+++ TEXT FOR ANALYSIS +++
Personal information
- Born: 15 October 1966 (age 58) Šabac, SR Serbia, SFR Yugoslavia
- Nationality: Serbian
- Height: 1.86 m (6 ft 1 in)
- Playing position: Goalkeeper

Youth career
- Team
- Metaloplastika

Senior clubs
- Years: Team
- 1986–1992: Metaloplastika
- 1992–1993: Partizan
- 1993–1995: OM Vitrolles
- 1995–1997: Chambéry
- 1997–2005: SG Wallau-Massenheim
- 2005–2007: MT Melsungen
- 2007–2009: HSG Wetzlar
- 2012: HSV Hamburg

National team
- Years: Team
- 1995–2001: FR Yugoslavia

Medal record
Men's handball
Representing Yugoslavia
World Championship
| Bronze medal – third place | 1999 Egypt | Team |
| Bronze medal – third place | 2001 France | Team |
European Championship
| Bronze medal – third place | 1996 Spain | Team |

= Zoran Đorđić =

Serbian handball player (born 1966)

Zoran Đorđić (Зоран Ђорђић; born 15 October 1966) is a Serbian former handball player. He is the father of fellow handball player Petar Đorđić.

==Club career==
In his home country, Đorđić played for Metaloplastika (1986–1992) and Partizan (1992–1993), before going abroad. He would spend four seasons in France with OM Vitrolles (1993–1995) and Chambéry (1995–1997). In 1997, Đorđić moved to Germany and joined SG Wallau-Massenheim, remaining eight seasons with the club. He later also played for MT Melsungen (2005–2007) and HSG Wetzlar (2007–2009).
+++ STUDY MATERIAL +++
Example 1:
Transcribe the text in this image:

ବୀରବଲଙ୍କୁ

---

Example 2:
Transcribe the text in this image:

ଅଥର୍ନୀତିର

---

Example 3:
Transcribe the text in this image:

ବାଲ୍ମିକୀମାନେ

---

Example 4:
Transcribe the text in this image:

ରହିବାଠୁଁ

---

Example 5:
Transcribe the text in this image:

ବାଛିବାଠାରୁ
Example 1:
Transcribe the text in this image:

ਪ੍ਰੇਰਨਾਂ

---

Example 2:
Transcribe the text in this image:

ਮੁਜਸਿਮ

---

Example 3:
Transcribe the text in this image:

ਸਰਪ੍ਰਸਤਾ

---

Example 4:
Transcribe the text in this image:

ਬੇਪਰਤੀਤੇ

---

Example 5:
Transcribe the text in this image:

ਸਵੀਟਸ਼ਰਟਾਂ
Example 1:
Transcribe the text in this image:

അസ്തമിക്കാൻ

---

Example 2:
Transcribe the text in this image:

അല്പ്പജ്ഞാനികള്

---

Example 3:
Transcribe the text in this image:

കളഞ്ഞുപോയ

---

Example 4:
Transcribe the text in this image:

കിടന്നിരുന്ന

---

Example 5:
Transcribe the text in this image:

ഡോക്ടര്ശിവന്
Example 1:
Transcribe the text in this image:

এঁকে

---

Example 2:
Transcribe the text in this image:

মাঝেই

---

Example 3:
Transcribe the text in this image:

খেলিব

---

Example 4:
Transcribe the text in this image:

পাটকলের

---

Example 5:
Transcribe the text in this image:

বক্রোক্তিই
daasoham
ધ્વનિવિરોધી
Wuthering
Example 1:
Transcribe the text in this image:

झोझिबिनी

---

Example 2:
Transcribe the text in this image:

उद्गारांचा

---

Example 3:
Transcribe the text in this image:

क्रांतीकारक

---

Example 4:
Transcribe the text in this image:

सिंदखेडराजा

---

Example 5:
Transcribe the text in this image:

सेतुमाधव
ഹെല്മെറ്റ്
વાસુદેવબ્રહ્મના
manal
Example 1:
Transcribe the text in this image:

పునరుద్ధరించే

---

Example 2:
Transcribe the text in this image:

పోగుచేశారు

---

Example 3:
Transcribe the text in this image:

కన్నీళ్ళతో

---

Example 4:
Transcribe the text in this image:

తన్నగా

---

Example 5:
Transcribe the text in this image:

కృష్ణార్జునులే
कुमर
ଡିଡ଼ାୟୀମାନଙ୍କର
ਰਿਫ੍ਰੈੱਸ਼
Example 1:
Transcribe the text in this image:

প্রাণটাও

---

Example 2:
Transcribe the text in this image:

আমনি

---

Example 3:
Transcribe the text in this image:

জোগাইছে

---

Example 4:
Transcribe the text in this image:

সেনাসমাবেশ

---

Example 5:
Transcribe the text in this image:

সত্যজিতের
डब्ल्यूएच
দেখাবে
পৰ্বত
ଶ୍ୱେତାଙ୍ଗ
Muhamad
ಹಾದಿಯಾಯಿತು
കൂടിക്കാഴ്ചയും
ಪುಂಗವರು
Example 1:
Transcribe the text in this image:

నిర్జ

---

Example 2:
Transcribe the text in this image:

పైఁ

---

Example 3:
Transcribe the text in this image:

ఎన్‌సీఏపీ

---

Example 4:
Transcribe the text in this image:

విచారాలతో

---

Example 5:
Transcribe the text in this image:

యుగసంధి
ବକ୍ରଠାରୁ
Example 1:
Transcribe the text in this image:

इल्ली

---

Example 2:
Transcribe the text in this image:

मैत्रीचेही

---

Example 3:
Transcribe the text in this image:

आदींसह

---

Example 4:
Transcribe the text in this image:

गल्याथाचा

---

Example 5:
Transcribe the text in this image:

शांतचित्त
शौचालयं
+++
REQUIRED WORK.
1. Restate word for word the part of the article on Zoran Đorđić that runs from "Medal record" to "player Petar Đorđić.".
2. Sum up the article on Zoran Đorđić in two sentences.

EXPECTED OUTPUTS.
1.
Medal record
Men's handball
Representing Yugoslavia
World Championship
| Bronze medal – third place | 1999 Egypt | Team |
| Bronze medal – third place | 2001 France | Team |
European Championship
| Bronze medal – third place | 1996 Spain | Team |

= Zoran Đorđić =

Serbian handball player (born 1966)

Zoran Đorđić (Зоран Ђорђић; born 15 October 1966) is a Serbian former handball player. He is the father of fellow handball player Petar Đorđić.

2. Zoran Đorđić, born 15 October 1966, is a Serbian former handball player and the father of handball player Petar Đorđić. After playing for Metaloplastika and Partizan at home and spending four seasons in France with OM Vitrolles and Chambéry, he moved to Germany in 1997 to join SG Wallau-Massenheim for eight seasons, later also playing for MT Melsungen and HSG Wetzlar.